São Pedro Atlético Clube, from the city of São Pedro da Aldeia (Região dos Lagos do Rio de Janeiro), was founded in the first half of 2011. The project debuted on June 29, Saint Peter's Day, with a friendly match at which some football stars who shone for a long time on the national scene, led by Valdir Bigode (who would become the first coach in the club's history) helped to brighten the celebrations of the city's patron saint. Held at the Waldemar Tadio Stadium, owned by São Pedro Esporte Clube, the event was attended by then-mayor Carlindo Filho, who promised that the city council would "spare no effort to create a good squad".

He debuted in professional football in Serie C of the 2012 Campeonato Carioca (currently Serie B1). In the first three matches, the team was led by Valdir Bigode, recording two wins and a draw.

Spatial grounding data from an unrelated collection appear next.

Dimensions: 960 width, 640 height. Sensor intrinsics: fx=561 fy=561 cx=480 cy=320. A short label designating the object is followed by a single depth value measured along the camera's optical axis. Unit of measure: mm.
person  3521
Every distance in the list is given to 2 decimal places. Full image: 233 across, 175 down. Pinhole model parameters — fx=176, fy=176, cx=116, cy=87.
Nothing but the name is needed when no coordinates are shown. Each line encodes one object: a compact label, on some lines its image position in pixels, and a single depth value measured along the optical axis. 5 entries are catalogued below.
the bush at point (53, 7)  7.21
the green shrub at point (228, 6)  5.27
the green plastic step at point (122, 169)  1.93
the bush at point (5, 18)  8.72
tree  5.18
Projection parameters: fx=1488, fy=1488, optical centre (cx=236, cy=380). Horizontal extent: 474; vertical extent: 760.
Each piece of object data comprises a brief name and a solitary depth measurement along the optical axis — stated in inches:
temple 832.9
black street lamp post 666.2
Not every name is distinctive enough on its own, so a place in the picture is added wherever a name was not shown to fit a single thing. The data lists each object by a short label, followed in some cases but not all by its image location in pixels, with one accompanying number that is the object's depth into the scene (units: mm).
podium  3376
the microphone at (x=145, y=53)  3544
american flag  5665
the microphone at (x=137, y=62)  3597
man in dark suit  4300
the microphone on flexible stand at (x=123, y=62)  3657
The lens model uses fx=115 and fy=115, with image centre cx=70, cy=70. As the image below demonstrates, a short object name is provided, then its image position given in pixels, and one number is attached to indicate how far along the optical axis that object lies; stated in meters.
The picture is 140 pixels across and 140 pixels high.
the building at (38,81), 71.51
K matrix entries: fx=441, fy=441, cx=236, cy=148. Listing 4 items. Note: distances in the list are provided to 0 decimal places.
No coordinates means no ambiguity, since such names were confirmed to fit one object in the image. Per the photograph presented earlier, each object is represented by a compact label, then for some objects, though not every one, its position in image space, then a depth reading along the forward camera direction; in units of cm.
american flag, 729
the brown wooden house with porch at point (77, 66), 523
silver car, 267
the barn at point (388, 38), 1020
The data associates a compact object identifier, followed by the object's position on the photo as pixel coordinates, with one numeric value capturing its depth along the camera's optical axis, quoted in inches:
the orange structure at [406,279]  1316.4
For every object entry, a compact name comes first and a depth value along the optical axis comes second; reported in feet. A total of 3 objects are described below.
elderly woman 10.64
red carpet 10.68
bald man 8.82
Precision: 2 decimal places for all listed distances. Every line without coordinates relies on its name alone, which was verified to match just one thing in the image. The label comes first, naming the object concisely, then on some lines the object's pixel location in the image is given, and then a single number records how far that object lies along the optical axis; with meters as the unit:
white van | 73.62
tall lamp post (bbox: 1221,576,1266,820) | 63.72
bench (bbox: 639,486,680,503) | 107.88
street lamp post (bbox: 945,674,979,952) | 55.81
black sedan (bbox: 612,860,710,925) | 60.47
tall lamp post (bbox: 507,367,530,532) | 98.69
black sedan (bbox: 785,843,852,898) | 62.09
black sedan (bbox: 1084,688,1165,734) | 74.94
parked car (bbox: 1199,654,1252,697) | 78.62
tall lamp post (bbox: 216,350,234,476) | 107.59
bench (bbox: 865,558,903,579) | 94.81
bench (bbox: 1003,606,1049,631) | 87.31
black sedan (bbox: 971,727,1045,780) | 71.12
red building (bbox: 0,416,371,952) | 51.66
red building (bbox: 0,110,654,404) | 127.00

However, after a meeting with the board, the former player chose to leave the club after disagreeing with the ideology presented by the directors, who sought to clarify the roles of the administrative part and the coach, in order to avoid the accumulation of functions. Under Yan's command, São Pedro continued in Serie C and finished first in its group in both the first and second phases, but ended up being eliminated in the third phase after a goalless draw, in the last round, against Paduano.

In the following season, now led by Gilson Gênio, the São Pedro team narrowly missed out on gaining access: with the best campaign in the first phase, the Aldeense team advanced to the playoffs. In the first knockout match, they beat Mangaratibense 2–0, with two goals from Rafael Di María, and only needed a draw in the return game to be promoted. However, they ended up defeated 2–1 in Mangaratiba in normal time. As the Serie C regulations did not provide for goal difference as a tiebreaker, access was decided in a penalty shootout and the home team ended up winning 2–1. After the disappointment, coach Gilson Gênio was not approached by the board to renew and ended up leaving the club.

In the 2014 Serie C, the team finished in 8th place and, after the end of the competition, president Robson Maciel publicly considered the professional football license, citing a lack of resources and revealing that there was never a formal agreement with the city council. Despite the imminent crisis, São Pedro confirmed its ability to participate in the 2015 edition. Two weeks before the start of the tournament, however, the club had no squad, board, technical committee or even president: after the end of Maciel's term, no one took over afterwards. The first scheduled game, against Juventus, was suspended, but later, the club confirmed its withdrawal from the championship and was declared the loser of all matches by W.O..

Without competing in official competitions since then, São Pedro Atlético Clube was disaffiliated from the Federação de Futebol do Estado do Rio de Janeiro (FERJ) in November 2017, due to inactivity for a period of more than two years.